• [Task objective]
Write out the opening lines of the data word for word, up to and including the line with "X4647Y1818D03*", and leave every picture and every later line out.

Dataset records
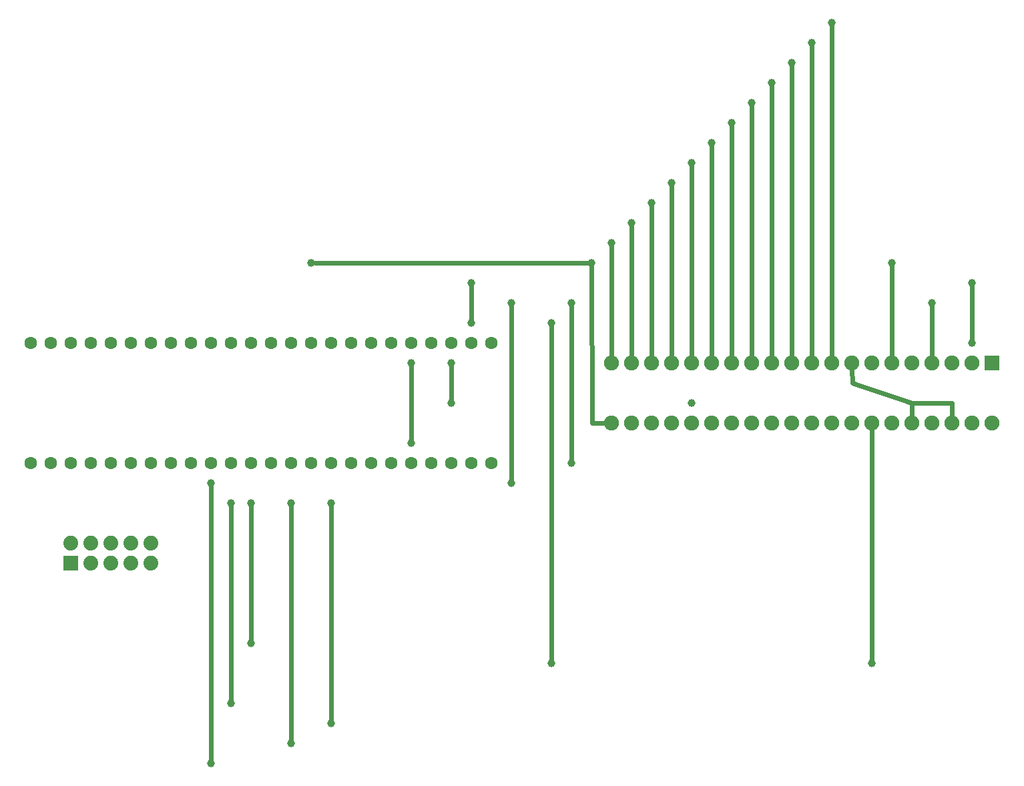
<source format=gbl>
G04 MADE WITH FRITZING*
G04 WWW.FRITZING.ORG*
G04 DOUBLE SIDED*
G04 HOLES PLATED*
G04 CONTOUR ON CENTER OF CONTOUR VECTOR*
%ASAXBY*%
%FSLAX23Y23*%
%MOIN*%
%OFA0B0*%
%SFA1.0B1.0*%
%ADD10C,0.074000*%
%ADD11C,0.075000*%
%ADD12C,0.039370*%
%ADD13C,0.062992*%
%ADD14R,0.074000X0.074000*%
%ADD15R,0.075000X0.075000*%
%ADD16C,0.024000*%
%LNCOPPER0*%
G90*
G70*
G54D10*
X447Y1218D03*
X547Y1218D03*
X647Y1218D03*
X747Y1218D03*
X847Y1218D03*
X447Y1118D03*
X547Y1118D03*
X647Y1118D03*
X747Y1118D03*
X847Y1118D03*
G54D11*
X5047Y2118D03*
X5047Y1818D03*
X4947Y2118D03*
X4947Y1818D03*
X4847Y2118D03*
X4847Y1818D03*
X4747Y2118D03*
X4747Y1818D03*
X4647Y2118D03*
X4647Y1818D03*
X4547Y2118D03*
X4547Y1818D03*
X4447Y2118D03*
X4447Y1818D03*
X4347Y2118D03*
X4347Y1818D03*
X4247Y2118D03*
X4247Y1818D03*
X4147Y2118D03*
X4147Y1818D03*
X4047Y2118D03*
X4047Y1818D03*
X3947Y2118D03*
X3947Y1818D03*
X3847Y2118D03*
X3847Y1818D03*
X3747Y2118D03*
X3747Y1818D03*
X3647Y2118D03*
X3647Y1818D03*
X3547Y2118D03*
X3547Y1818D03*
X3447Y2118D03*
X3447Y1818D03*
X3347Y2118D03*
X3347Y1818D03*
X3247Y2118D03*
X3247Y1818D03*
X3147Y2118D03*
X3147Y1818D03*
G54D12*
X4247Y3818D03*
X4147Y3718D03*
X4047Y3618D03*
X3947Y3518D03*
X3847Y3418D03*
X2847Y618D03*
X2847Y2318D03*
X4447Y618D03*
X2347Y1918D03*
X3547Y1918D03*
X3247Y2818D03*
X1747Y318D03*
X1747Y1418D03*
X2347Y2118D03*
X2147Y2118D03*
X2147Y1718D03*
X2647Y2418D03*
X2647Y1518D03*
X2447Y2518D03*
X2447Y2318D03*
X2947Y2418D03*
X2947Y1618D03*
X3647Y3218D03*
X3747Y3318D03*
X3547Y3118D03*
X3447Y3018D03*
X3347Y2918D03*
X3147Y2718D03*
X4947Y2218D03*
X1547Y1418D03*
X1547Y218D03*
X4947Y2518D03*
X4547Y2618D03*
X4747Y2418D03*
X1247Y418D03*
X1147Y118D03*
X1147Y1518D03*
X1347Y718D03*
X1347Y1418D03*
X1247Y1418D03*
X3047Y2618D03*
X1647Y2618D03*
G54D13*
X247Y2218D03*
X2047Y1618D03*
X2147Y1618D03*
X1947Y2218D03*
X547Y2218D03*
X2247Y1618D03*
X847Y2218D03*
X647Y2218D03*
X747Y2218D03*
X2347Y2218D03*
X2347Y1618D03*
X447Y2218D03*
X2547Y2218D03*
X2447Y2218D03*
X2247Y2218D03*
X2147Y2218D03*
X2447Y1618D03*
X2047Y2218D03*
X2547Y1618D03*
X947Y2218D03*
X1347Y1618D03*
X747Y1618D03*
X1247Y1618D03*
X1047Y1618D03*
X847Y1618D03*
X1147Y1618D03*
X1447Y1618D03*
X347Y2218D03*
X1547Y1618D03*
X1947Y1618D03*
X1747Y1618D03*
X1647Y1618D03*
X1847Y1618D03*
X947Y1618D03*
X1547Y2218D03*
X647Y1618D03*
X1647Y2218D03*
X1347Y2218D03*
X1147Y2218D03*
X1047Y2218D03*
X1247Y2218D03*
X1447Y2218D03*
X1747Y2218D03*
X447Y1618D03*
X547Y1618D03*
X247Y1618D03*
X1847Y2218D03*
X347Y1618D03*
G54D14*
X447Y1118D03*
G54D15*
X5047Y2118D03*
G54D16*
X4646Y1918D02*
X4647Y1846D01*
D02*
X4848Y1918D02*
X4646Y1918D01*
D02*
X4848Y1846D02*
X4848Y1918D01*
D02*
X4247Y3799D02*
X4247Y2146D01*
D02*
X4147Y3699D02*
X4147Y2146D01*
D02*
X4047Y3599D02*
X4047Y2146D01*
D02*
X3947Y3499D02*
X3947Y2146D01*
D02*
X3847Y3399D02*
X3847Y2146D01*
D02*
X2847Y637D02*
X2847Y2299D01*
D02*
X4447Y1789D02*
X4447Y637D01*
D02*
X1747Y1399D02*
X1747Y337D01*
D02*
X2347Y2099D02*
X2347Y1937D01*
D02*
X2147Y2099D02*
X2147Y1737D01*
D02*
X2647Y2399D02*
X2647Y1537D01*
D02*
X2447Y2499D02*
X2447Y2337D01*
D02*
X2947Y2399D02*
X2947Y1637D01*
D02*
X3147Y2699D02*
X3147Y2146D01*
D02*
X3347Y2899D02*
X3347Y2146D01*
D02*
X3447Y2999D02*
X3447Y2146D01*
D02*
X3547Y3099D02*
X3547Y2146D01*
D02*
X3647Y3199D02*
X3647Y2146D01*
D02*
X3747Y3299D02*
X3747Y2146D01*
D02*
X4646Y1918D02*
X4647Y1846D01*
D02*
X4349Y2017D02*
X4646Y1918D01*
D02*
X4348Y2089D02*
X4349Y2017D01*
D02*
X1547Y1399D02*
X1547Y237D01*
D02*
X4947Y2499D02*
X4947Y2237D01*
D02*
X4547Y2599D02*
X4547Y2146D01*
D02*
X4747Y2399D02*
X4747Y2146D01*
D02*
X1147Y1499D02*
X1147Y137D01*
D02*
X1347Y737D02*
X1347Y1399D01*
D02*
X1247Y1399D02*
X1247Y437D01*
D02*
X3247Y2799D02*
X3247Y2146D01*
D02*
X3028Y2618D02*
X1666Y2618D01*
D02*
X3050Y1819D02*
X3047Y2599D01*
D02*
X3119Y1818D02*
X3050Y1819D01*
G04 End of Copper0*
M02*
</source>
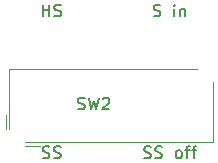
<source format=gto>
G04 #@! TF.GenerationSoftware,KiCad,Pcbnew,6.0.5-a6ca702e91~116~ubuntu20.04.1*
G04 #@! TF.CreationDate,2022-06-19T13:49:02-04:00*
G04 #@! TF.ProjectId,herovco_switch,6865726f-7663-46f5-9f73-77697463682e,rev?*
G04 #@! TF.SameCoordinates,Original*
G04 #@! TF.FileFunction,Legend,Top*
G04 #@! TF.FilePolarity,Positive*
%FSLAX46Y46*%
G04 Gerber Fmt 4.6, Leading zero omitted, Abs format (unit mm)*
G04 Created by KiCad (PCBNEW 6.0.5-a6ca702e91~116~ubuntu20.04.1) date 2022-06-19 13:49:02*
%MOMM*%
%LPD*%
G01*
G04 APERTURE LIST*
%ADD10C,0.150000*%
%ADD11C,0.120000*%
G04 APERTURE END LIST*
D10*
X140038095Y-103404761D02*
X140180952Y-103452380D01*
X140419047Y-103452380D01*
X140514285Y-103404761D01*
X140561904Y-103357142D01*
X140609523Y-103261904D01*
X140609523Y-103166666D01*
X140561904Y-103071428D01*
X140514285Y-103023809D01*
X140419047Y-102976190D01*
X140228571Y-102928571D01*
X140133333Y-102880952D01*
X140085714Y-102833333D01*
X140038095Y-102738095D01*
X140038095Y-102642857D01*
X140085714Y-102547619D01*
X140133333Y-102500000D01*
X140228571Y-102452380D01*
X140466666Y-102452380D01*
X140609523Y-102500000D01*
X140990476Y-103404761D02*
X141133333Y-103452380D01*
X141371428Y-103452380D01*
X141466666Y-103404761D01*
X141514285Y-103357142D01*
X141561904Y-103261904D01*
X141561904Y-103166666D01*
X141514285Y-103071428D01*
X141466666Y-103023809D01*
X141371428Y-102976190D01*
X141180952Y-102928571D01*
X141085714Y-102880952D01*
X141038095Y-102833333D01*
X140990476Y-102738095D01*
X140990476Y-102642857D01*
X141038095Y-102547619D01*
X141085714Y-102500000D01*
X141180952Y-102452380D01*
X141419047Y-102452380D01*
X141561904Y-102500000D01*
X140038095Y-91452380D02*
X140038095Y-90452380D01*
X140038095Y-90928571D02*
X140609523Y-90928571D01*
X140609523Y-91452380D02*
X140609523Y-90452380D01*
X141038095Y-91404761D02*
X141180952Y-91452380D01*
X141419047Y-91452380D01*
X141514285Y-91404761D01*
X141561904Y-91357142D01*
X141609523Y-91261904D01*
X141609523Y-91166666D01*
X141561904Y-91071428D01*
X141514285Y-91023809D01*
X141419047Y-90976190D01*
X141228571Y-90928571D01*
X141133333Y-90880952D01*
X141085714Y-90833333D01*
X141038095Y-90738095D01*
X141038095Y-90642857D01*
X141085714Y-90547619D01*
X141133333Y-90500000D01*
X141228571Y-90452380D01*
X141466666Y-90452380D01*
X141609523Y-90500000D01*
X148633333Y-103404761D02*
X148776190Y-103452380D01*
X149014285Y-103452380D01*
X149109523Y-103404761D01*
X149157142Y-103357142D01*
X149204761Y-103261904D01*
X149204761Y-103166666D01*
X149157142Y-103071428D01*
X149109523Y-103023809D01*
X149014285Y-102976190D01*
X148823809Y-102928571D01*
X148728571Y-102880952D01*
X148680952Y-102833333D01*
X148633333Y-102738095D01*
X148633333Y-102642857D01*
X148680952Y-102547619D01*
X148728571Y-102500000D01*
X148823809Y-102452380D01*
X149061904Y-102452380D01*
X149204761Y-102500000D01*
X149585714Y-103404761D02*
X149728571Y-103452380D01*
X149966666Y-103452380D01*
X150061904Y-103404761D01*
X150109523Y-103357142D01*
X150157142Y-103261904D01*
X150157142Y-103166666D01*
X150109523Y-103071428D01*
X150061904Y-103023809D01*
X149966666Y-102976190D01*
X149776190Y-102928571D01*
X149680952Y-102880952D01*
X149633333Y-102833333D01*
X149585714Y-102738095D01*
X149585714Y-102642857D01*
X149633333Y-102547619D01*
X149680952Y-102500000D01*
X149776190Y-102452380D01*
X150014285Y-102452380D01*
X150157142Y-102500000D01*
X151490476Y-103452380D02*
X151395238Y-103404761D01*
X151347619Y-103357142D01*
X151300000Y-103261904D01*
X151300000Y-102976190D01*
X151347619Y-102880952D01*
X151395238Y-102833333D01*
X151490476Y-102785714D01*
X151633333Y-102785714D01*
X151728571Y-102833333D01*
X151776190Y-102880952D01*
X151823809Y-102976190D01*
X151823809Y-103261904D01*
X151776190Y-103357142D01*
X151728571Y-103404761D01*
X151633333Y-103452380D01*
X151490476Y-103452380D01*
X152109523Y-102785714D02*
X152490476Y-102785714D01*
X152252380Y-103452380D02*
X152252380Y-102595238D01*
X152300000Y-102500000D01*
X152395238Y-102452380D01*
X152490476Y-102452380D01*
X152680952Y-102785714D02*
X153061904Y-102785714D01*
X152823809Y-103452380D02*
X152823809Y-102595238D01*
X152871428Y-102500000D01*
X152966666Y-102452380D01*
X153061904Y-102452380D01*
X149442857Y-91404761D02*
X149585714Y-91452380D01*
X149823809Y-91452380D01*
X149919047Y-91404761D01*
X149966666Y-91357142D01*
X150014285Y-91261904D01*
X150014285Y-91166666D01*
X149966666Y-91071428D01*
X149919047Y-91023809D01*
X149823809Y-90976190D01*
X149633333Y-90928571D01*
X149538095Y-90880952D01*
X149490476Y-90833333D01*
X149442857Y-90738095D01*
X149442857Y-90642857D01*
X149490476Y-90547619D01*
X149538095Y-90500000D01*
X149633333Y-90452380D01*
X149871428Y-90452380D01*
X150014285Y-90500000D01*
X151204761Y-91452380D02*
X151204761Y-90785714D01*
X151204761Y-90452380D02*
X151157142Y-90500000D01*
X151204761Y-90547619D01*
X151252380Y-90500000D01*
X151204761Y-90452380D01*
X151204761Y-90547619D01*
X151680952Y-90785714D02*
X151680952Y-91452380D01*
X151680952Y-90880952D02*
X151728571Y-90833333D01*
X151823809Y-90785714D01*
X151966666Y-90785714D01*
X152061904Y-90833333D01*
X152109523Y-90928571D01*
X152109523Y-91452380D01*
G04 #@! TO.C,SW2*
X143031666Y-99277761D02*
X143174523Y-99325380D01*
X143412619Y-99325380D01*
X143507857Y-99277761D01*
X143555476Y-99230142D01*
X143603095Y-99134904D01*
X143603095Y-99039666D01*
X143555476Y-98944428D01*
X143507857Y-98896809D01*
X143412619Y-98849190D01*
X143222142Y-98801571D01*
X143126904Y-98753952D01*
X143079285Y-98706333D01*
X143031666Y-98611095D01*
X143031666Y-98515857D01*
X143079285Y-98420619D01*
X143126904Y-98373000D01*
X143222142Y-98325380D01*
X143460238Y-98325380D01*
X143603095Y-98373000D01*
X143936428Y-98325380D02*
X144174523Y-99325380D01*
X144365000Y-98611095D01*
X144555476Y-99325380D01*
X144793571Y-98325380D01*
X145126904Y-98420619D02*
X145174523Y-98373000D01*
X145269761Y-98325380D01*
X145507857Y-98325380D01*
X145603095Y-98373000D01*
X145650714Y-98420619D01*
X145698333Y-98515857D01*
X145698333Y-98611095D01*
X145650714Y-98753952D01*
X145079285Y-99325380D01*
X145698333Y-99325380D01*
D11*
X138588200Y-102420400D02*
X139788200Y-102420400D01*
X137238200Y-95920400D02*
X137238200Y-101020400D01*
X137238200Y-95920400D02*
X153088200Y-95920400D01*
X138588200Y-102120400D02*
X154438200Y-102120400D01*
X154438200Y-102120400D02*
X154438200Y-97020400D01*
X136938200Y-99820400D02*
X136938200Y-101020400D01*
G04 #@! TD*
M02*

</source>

• [Output for this exercise]
<source format=gbl>
G04 MADE WITH FRITZING*
G04 WWW.FRITZING.ORG*
G04 DOUBLE SIDED*
G04 HOLES PLATED*
G04 CONTOUR ON CENTER OF CONTOUR VECTOR*
%ASAXBY*%
%FSLAX23Y23*%
%MOIN*%
%OFA0B0*%
%SFA1.0B1.0*%
%ADD10C,0.074000*%
%ADD11C,0.075000*%
%ADD12C,0.039370*%
%ADD13C,0.062992*%
%ADD14R,0.074000X0.074000*%
%ADD15R,0.075000X0.075000*%
%ADD16C,0.024000*%
%LNCOPPER0*%
G90*
G70*
G54D10*
X447Y1218D03*
X547Y1218D03*
X647Y1218D03*
X747Y1218D03*
X847Y1218D03*
X447Y1118D03*
X547Y1118D03*
X647Y1118D03*
X747Y1118D03*
X847Y1118D03*
G54D11*
X5047Y2118D03*
X5047Y1818D03*
X4947Y2118D03*
X4947Y1818D03*
X4847Y2118D03*
X4847Y1818D03*
X4747Y2118D03*
X4747Y1818D03*
X4647Y2118D03*
X4647Y1818D03*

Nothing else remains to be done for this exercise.